WORK INSTRUCTION. Each line below has to be output exactly, from first to last.

-- INFORMATION PROVIDED follows --

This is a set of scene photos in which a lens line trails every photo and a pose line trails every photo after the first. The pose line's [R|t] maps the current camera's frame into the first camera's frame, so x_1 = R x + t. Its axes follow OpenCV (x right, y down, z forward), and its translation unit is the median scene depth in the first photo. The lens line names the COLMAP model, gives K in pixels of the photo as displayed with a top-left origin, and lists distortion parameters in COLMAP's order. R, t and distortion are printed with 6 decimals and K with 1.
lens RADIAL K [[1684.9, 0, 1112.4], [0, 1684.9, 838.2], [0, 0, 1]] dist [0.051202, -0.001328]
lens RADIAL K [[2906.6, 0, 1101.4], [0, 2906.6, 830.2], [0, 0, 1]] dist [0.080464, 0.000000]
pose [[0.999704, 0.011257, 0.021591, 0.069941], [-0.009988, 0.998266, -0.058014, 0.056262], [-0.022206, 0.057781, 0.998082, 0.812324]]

-- INFORMATION PROVIDED concluded --

RESPONSE.
This is a set of scene photos in which a lens line trails every photo and a pose line trails every photo after the first. The pose line's [R|t] maps the current camera's frame into the first camera's frame, so x_1 = R x + t. Its axes follow OpenCV (x right, y down, z forward), and its translation unit is the median scene depth in the first photo. The lens line names the COLMAP model, gives K in pixels of the photo as displayed with a top-left origin, and lists distortion parameters in COLMAP's order. R, t and distortion are printed with 6 decimals and K with 1.
lens RADIAL K [[1684.9, 0, 1112.4], [0, 1684.9, 838.2], [0, 0, 1]] dist [0.051202, -0.001328]
lens RADIAL K [[2906.6, 0, 1101.4], [0, 2906.6, 830.2], [0, 0, 1]] dist [0.080464, 0.000000]
pose [[0.999704, 0.011257, 0.021591, 0.069941], [-0.009988, 0.998266, -0.058014, 0.056262], [-0.022206, 0.057781, 0.998082, 0.812324]]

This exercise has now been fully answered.